Desai recalled that when he visited Colombo in late 2022, the country was at its lowest point in decades, with the stock market trading at a price-to-earnings ratio of just four times. Since then, the Central Bank’s decisive interventions steep rate hikes, a managed devaluation, and subsequent easing as inflation cooled combined with the IMF’s Extended Fund Facility program in 2023, have helped restore credibility to the economy.
The Colombo Stock Exchange has since surged nearly 200% in US dollar terms, and remains attractively valued compared to pre-crisis levels.
The 2024 elections, which brought Anura Kumara Dissanayake and the National People’s Power coalition to power, are seen as a political inflection point. Investor confidence was reflected in the CSE’s 34.5% surge in the final quarter of 2024, followed by a further 19% gain so far in 2025. For many analysts, the decisive mandate reduced political uncertainty and opened the way for deeper reforms.

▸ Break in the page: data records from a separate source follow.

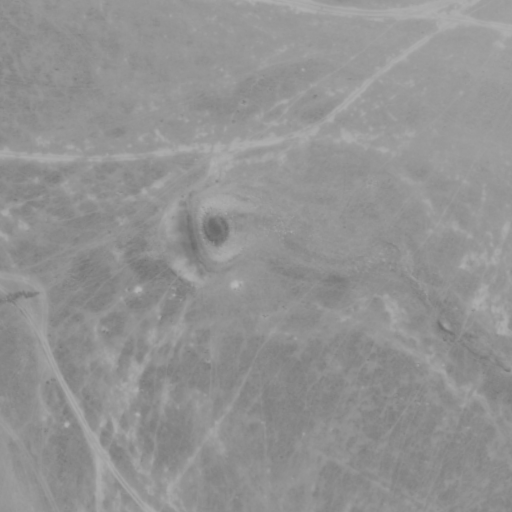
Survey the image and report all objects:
road: (259, 71)
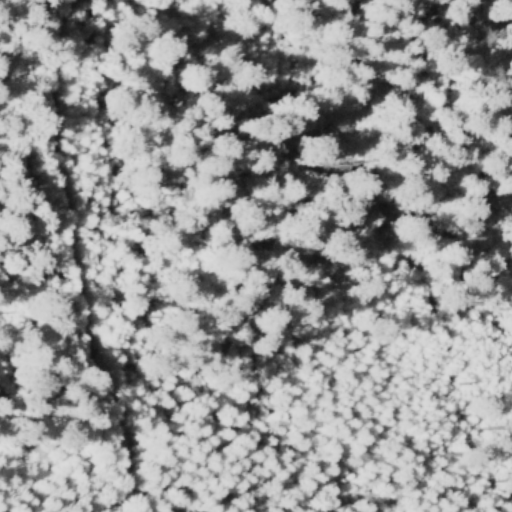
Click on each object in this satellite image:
road: (69, 233)
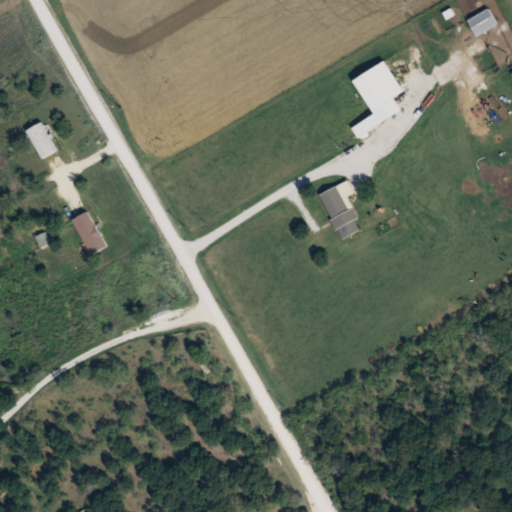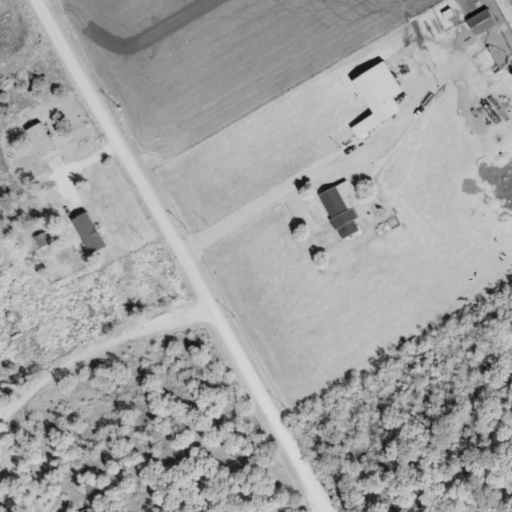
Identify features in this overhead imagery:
building: (485, 21)
building: (382, 85)
building: (369, 126)
building: (44, 139)
road: (308, 174)
building: (344, 208)
building: (92, 231)
road: (80, 248)
road: (188, 255)
road: (99, 346)
road: (329, 511)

Looking ahead, tourism and logistics stand out as key growth drivers. With its deep-sea terminals and strategic geographic location, the Port of Colombo is well-positioned to become a major South Asian logistics hub. Desai argued that policies to strengthen trade and logistics could deliver long-term dividends, while Sri Lanka’s proximity to India offers another opportunity. Just as Southeast Asian economies leveraged China’s rise in the 2000s, Sri Lanka could benefit from India’s rapid economic expansion, particularly in tourism and trade.

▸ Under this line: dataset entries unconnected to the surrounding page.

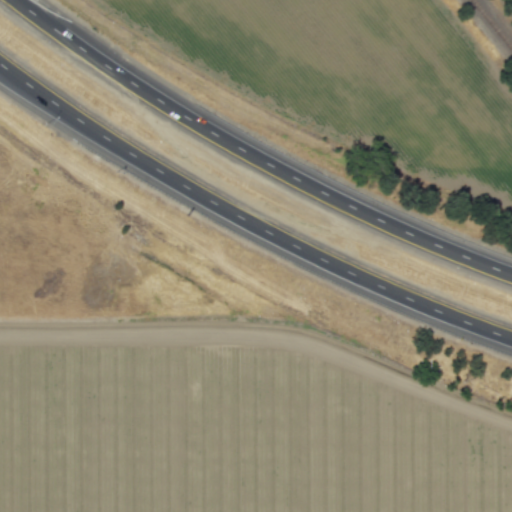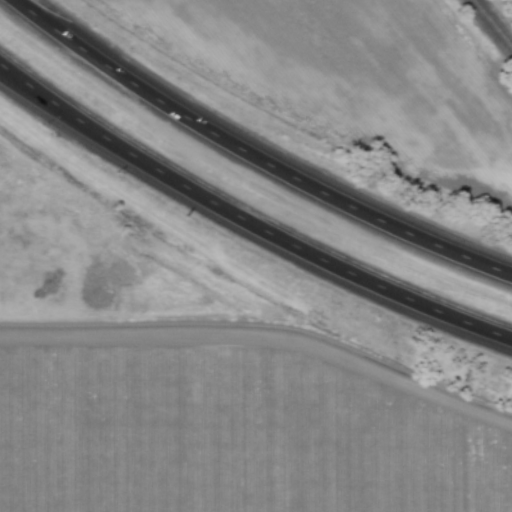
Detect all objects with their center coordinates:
railway: (491, 24)
road: (252, 156)
road: (246, 221)
road: (264, 335)
crop: (231, 435)
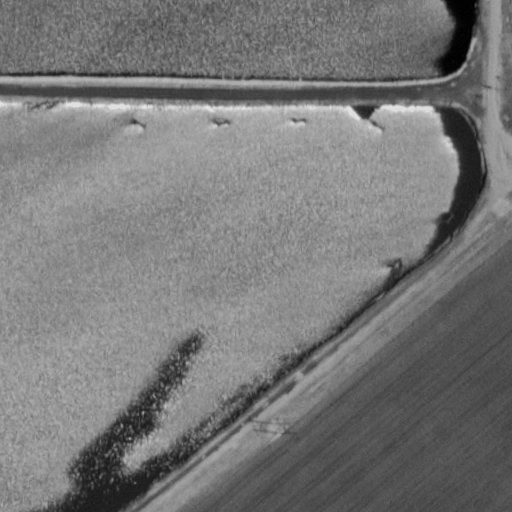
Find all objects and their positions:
road: (483, 95)
road: (328, 348)
power tower: (273, 428)
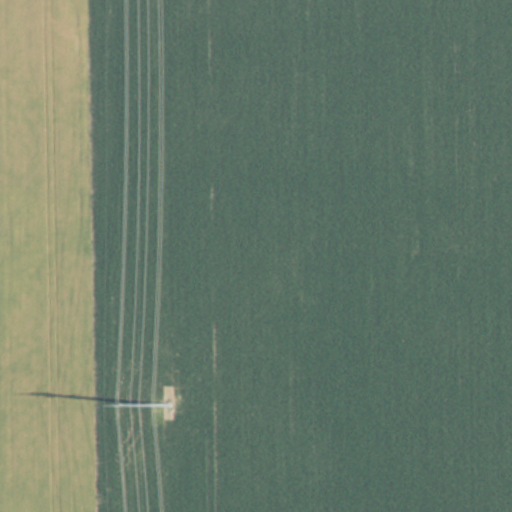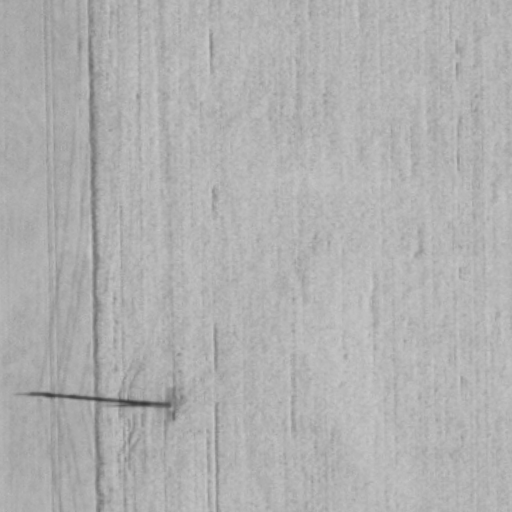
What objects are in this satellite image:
power tower: (169, 395)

Global uncertaintiessuch as US trade policy shift pose risks, but Desai noted Sri Lanka’s limited exposure, with exports to the United States accounting for just 3% of GDP. Instead, he stressed that Sri Lanka’s recovery is driven largely by domestic reforms and resilience.
The key challenge now, he cautioned, is to ensure that policymakers do not become complacent in the face of renewed optimism. “The stage has now been set for Sri Lanka to achieve a period of stable growth,” he wrote, “but this requires disciplined execution of reforms to secure long-term benefits for companies, investors, and the country at large.”